The second aircraft was extensively modified prior to delivery to try to address the problems. Power was increased by replacing the Hikari with the 840 hp (626 kW) Mitsubishi Kinsei 3 in a redesigned cowling, and the vertical tail was enlarged to help with the directional instability. The wings were slightly larger in span and the outer sections of the leading edges had wash-out to combat the snap rolls, and strengthened dive brakes were fitted. These changes cured all of the problems except the directional instability, and it was enough for the D3A1 to win over the Nakajima D3N1.

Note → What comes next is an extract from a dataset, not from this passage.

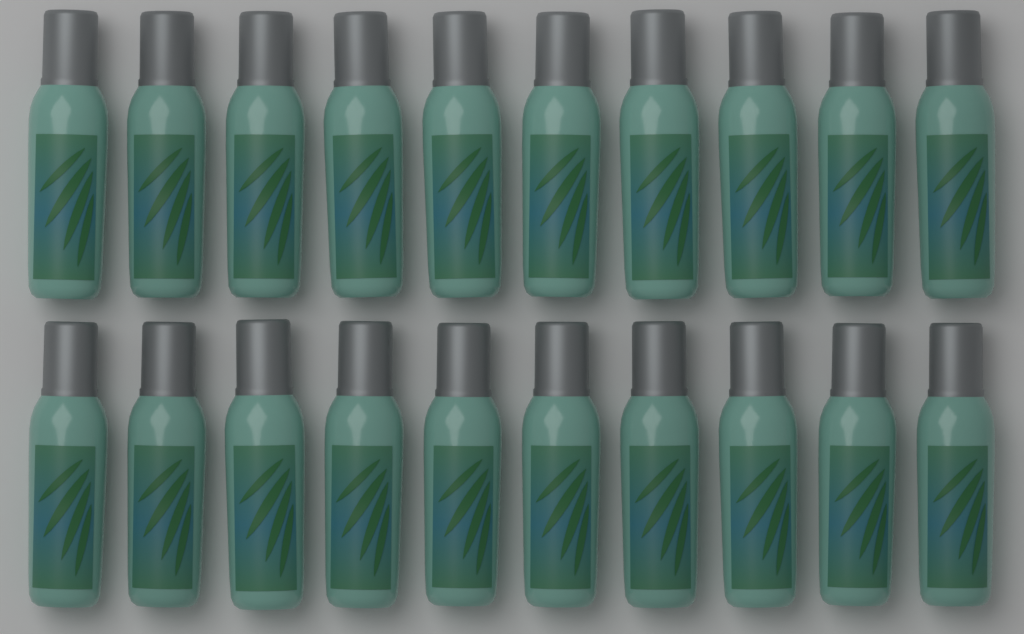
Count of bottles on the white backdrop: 20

Armament was two forward-firing 7.7 mm Type 97 machine-guns, and one flexible 7.7 mm Type 92 machine gun in the rear cockpit for defense. Normal bombload was a single 250 kg (550 lb) bomb carried under the fuselage, which was swung out under the propeller on release by a trapeze. Two additional 60 kg (130 lb) bombs could be carried on wing racks located under each wing outboard of the dive brakes.

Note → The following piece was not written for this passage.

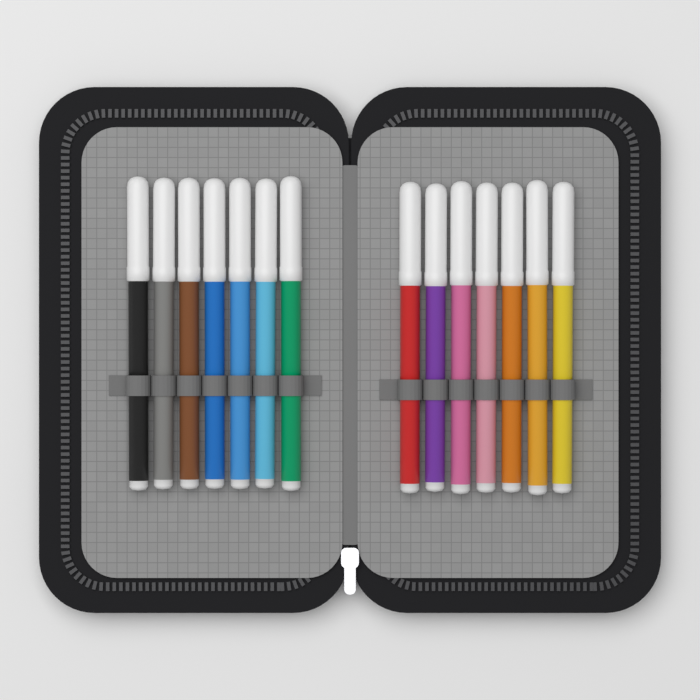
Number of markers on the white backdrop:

Starting with the attack on Pearl Harbor, the D3A1 took part in all major Japanese carrier operations in the first ten months of the war. They achieved fame during the Indian Ocean raid in April 1942 when the D3A1s scored with over 80% of their bombs during attacks on the British cruisers HMS Cornwall and HMS Dorsetshire and the carrier HMS Hermes. In some cases they were pressed into duty as fighters, their maneuverability being enough to allow them to survive in this role.
In June 1942, an improved version of the D3A powered by a 1,300 hp (970 kW) Kinsei 54 was tested as the Model 12. The extra power reduced range, so the design was further modified with additional fuel tanks to bring the total tankage to 900 L (240 U.S. gal, giving it the range needed to fight effectively over the Solomon Islands. Known to the Navy as the Model 22, it began to replace the Model 11 in front line units in autumn 1942, and most Model 11s were then sent to training units.

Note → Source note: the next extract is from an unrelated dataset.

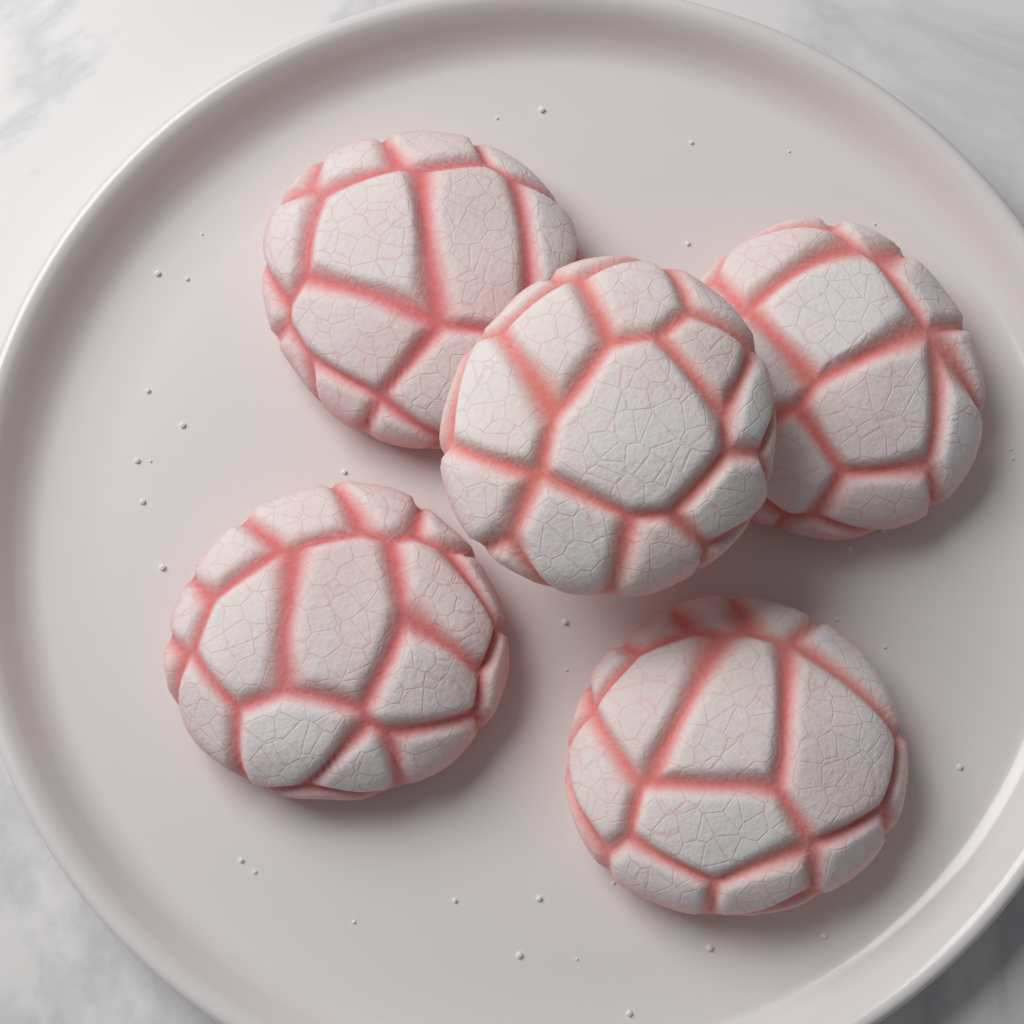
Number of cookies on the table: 5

When the Yokosuka D4Y Suisei became available, the D3A2s ended up with land-based units or operating from the smaller carriers, which were too small to handle the fast-landing Suisei. When American forces returned to the Philippines in 1944, land-based D3A2s took part in the fighting but were hopelessly outdated and losses were heavy. By then many D3A1s and D3A2s were operated by training units in Japan, and several were modified with dual controls as Navy Type 99 Bomber Trainer Model 12s (D3A2-K). During the last year of the war the D3A2s were pressed back into combat for kamikaze missions.
In 1945, Indonesian guerillas captured numerous ex-Japanese air bases. Several numbers of D3A Val were captured by Indonesian guerillas, including at Bugis Air Base in Malang (repatriated 18 September 1945). Most of the aircraft were destroyed during 1945-1949 when the former Dutch East Indies and the Netherlands were engaged in military conflict/police action in Indonesia.